Every choice we make can be a celebration of the world we want.

Hunger is not caused by a scarcity of food but by a scarcity of democracy.

An MRI study of people competing vs. cooperating found that cooperating stimulates the same parts of our brain as does eating chocolate.

Ninety percent of Americans make less in real dollars than they did in 1973 – on average $4,000 less. The wealthiest 400 Americans now control more wealth than half the world’s people.

Worldwide, more people are members of cooperatives than own shares in publicly traded companies; cooperatives provide a fifth more jobs than do global corporations.

Democracy is not what we have, it is what we do.

More than a third of both the world’s grain and fish catch now go to feed livestock, which return to us only a fraction of the nutrients.

If the whole world adopted sustainable farming practices, production could increase by over 50 percent.

In three decades agricultural output per person has climbed by one fifth worldwide, but in just the last two years over 100 million more people suffer from hunger—reaching a total of nearly a billion.

America emits twice the carbon per person that Europe does. But think what’s possible: California emits 20 percent less carbon per dollar GDP than Germany; and it gets a quarter of its electricity from renewables!

Can we truly believe ‘the world’ can change if we don’t experience ourselves changing? And there’s only one way to change ourselves – that’s by taking risks.

Even the fear of death is nothing compared to the fear of not having lived authentically and fully.

In Washington DC, more than two dozen lobbyists push mainly corporate interests for every one representative American citizens have elected to protect our interests.

Every time we act, even with our fear, we make room for others to do the same. Courage is contagious.

It’s not possible to know what’s possible. So we are free to go for the world we really want.

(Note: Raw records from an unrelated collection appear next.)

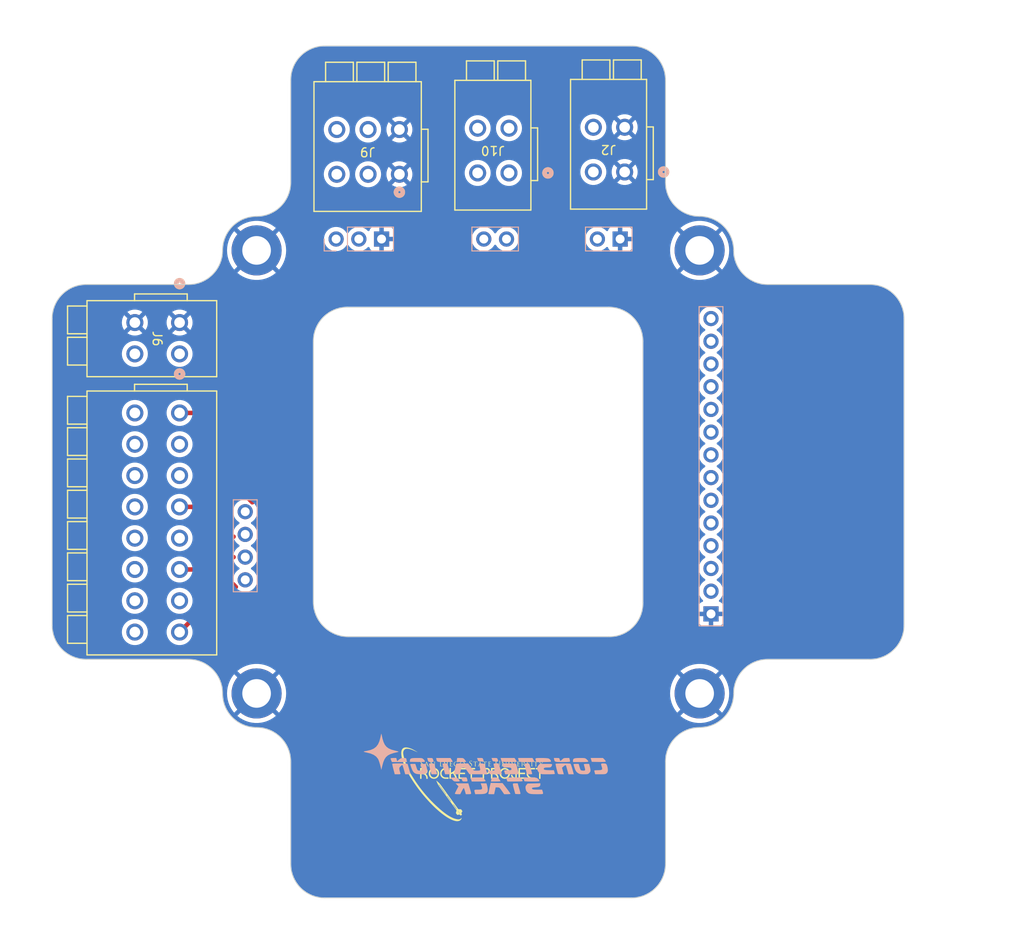
<source format=kicad_pcb>
(kicad_pcb
	(version 20240108)
	(generator "pcbnew")
	(generator_version "8.0")
	(general
		(thickness 1.6)
		(legacy_teardrops no)
	)
	(paper "A4")
	(layers
		(0 "F.Cu" signal)
		(31 "B.Cu" power)
		(32 "B.Adhes" user "B.Adhesive")
		(33 "F.Adhes" user "F.Adhesive")
		(34 "B.Paste" user)
		(35 "F.Paste" user)
		(36 "B.SilkS" user "B.Silkscreen")
		(37 "F.SilkS" user "F.Silkscreen")
		(38 "B.Mask" user)
		(39 "F.Mask" user)
		(40 "Dwgs.User" user "User.Drawings")
		(41 "Cmts.User" user "User.Comments")
		(42 "Eco1.User" user "User.Eco1")
		(43 "Eco2.User" user "User.Eco2")
		(44 "Edge.Cuts" user)
		(45 "Margin" user)
		(46 "B.CrtYd" user "B.Courtyard")
		(47 "F.CrtYd" user "F.Courtyard")
		(48 "B.Fab" user)
		(49 "F.Fab" user)
		(50 "User.1" user)
		(51 "User.2" user)
		(52 "User.3" user)
		(53 "User.4" user)
		(54 "User.5" user)
		(55 "User.6" user)
		(56 "User.7" user)
		(57 "User.8" user)
		(58 "User.9" user)
	)
	(setup
		(stackup
			(layer "F.SilkS"
				(type "Top Silk Screen")
			)
			(layer "F.Paste"
				(type "Top Solder Paste")
			)
			(layer "F.Mask"
				(type "Top Solder Mask")
				(thickness 0.01)
			)
			(layer "F.Cu"
				(type "copper")
				(thickness 0.035)
			)
			(layer "dielectric 1"
				(type "core")
				(thickness 1.51)
				(material "FR4")
				(epsilon_r 4.5)
				(loss_tangent 0.02)
			)
			(layer "B.Cu"
				(type "copper")
				(thickness 0.035)
			)
			(layer "B.Mask"
				(type "Bottom Solder Mask")
				(thickness 0.01)
			)
			(layer "B.Paste"
				(type "Bottom Solder Paste")
			)
			(layer "B.SilkS"
				(type "Bottom Silk Screen")
			)
			(copper_finish "None")
			(dielectric_constraints no)
		)
		(pad_to_mask_clearance 0)
		(allow_soldermask_bridges_in_footprints no)
		(pcbplotparams
			(layerselection 0x00010fc_ffffffff)
			(plot_on_all_layers_selection 0x0000000_00000000)
			(disableapertmacros no)
			(usegerberextensions yes)
			(usegerberattributes no)
			(usegerberadvancedattributes no)
			(creategerberjobfile no)
			(dashed_line_dash_ratio 12.000000)
			(dashed_line_gap_ratio 3.000000)
			(svgprecision 4)
			(plotframeref no)
			(viasonmask no)
			(mode 1)
			(useauxorigin no)
			(hpglpennumber 1)
			(hpglpenspeed 20)
			(hpglpendiameter 15.000000)
			(pdf_front_fp_property_popups yes)
			(pdf_back_fp_property_popups yes)
			(dxfpolygonmode yes)
			(dxfimperialunits yes)
			(dxfusepcbnewfont yes)
			(psnegative no)
			(psa4output no)
			(plotreference yes)
			(plotvalue no)
			(plotfptext yes)
			(plotinvisibletext no)
			(sketchpadsonfab no)
			(subtractmaskfromsilk yes)
			(outputformat 1)
			(mirror no)
			(drillshape 0)
			(scaleselection 1)
			(outputdirectory "Gerbs/")
		)
	)
	(net 0 "")
	(net 1 "GND")
	(net 2 "+3.3V")
	(net 3 "HE_TANK")
	(net 4 "O_VENT")
	(net 5 "F_TANK")
	(net 6 "MFV")
	(net 7 "+5V")
	(net 8 "F_VENT")
	(net 9 "ENG_CHAMBER")
	(net 10 "O_TANK")
	(net 11 "MOV")
	(net 12 "PWR")
	(net 13 "AN_IN_1")
	(net 14 "AN_IN_0")
	(net 15 "AN_IN_2")
	(net 16 "AN_IN_3")
	(net 17 "GPIO_OUT_4")
	(net 18 "GPIO_OUT_5")
	(net 19 "GPIO_OUT_6")
	(net 20 "GPIO_OUT_1")
	(net 21 "GPIO_OUT_2")
	(net 22 "GPIO_OUT_3")
	(net 23 "CAN_L")
	(net 24 "CAN_H")
	(net 25 "ESP_32_ADC_IN_2")
	(net 26 "ESP_32_ADC_IN_3")
	(net 27 "ESP_32_ADC_IN_1")
	(net 28 "ESP_32_ADC_IN_4")
	(net 29 "ESP_32_ADC_IN_5")
	(net 30 "B")
	(net 31 "A")
	(footprint "MountingHole:MountingHole_3.2mm_M3_DIN965_Pad" (layer "F.Cu") (at 78.74 78.74))
	(footprint "MountingHole:MountingHole_3.2mm_M3_DIN965_Pad" (layer "F.Cu") (at 29.21 78.74))
	(footprint "2601_1102:CONN2_2601-1102_WAG" (layer "F.Cu") (at 20.6 37.277995 -90))
	(footprint "LOGO:RP_Logo" (layer "F.Cu") (at 53.34 88.9))
	(footprint "2601_1102:CONN2_2601-1102_WAG" (layer "F.Cu") (at 57.425 20.55 180))
	(footprint "2601_1108:CONN8_2601-1108_WAG" (layer "F.Cu") (at 20.6 47.381995 -90))
	(footprint "2601_1102:CONN2_2601-1102_WAG" (layer "F.Cu") (at 70.358 20.4435 180))
	(footprint "2601_1103:CONN3_2601-1103_WAG" (layer "F.Cu") (at 45.175 20.7 180))
	(footprint "MountingHole:MountingHole_3.2mm_M3_DIN965_Pad" (layer "F.Cu") (at 78.74 29.21))
	(footprint "MountingHole:MountingHole_3.2mm_M3_DIN965_Pad" (layer "F.Cu") (at 29.21 29.21))
	(footprint "Connector_PinSocket_2.54mm:PinSocket_1x03_P2.54mm_Vertical" (layer "B.Cu") (at 38.1 27.94 -90))
	(footprint "Connector_PinSocket_2.54mm:PinSocket_1x02_P2.54mm_Vertical"
		(locked yes)
		(layer "B.Cu")
		(uuid "41f98cab-a3cb-44c4-a1fb-d5fbd418f632")
		(at 57.15 27.94 90)
		(descr "Through hole straight socket strip, 1x02, 2.54mm pitch, single row (from Kicad 4.0.7), script generated")
		(tags "Through hole socket strip THT 1x02 2.54mm single row")
		(property "Reference" "J5"
			(at 0 2.77 90)
			(layer "B.SilkS")
			(hide yes)
			(uuid "1790157d-76af-4b99-a9a5-7cd6acce9f3a")
			(effects
				(font
					(size 1 1)
					(thickness 0.15)
				)
				(justify mirror)
			)
		)
		(property "Value" "CAN_TERMINAL"
			(at 0 -5.31 90)
			(layer "B.Fab")
			(uuid "601cfc68-df0e-445c-b233-c993816738a6")
			(effects
				(font
					(size 1 1)
					(thickness 0.15)
				)
				(justify mirror)
			)
		)
		(property "Footprint" "Connector_PinSocket_2.54mm:PinSocket_1x02_P2.54mm_Vertical"
			(at 0 0 -90)
			(unlocked yes)
			(layer "B.Fab")
			(hide yes)
			(uuid "09e33545-a742-414a-b9d6-932ff6f9f694")
			(effects
				(font
					(size 1.27 1.27)
					(thickness 0.15)
				)
				(justify mirror)
			)
		)
		(property "Datasheet" ""
			(at 0 0 -90)
			(unlocked yes)
			(layer "B.Fab")
			(hide yes)
			(uuid "10848af3-d80a-48dd-9e78-b5f43c0f9755")
			(effects
				(font
					(size 1.27 1.27)
					(thickness 0.15)
				)
				(justify mirror)
			)
		)
		(property "Description" "Generic connector, single row, 01x02, script generated"
			(at 0 0 -90)
			(unlocked yes)
			(layer "B.Fab")
			(hide yes)
			(uuid "86c64528-7da1-4eb6-93f3-0d19f34b6253")
			(effects
				(font
					(size 1.27 1.27)
					(thickness 0.15)
				)
				(justify mirror)
			)
		)
		(property ki_fp_filters "Connector*:*_1x??_*")
		(path "/75b8255c-1476-40d6-86b6-8defbdfe12d1")
		(sheetname "Root")
		(sheetfile "Constellation Saddle V1.0.kicad_sch")
		(attr through_hole)
		(fp_line
			(start 1.33 -3.87)
			(end -1.33 -3.87)
			(stroke
				(width 0.12)
				(type solid)
			)
			(layer "B.SilkS")
			(uuid "1f406388-f3b9-486f-8be0-15f9ecd08e5f")
		)
		(fp_line
			(start 1.33 -3.87)
			(end 1.33 1.33)
			(stroke
				(width 0.12)
				(type solid)
			)
			(layer "B.SilkS")
			(uuid "01bfe0fc-081f-4697-88eb-1692cc529af7")
		)
		(fp_line
			(start -1.33 -3.87)
			(end -1.33 1.33)
			(stroke
				(width 0.12)
				(type solid)
			)
			(layer "B.SilkS")
			(uuid "d688b32f-0142-4e17-a75a-0212f8c83d80")
		)
		(fp_line
			(start 1.33 1.33)
			(end -1.33 1.33)
... [190409 chars truncated]
</source>
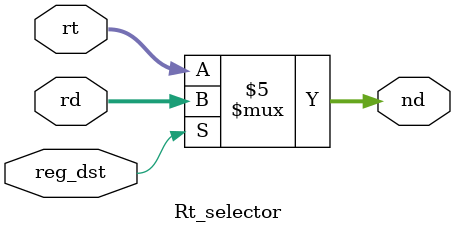
<source format=v>
`timescale 1ns / 1ps


module Rt_selector(
    input[4:0] rt,
    input[4:0] rd,
    input reg_dst,
    output reg[4:0] nd
    );
    initial begin
        nd = 0;
    end
    
    always @(rt or rd or reg_dst) begin
        if(reg_dst == 0) begin
            nd = rt;
        end
        else begin
            nd = rd;
        end
    end
endmodule

</source>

Hope is not something we seek in evidence, it is what we become in action.

2 comments:

Bruce said...

cooperation equals eating chocolate... I think I will take that... any day...
And, I think you were alluding to Thom Hartmann's program... about the "real story of the Boston Tea Party".... this needs to be told... and it will.....
keep up the good work, Molly....

Molly Strong said...

Thanks, Bruce. And there is a great video Frances Moore Lappe did on the real tea party on the website listed. Thanks again.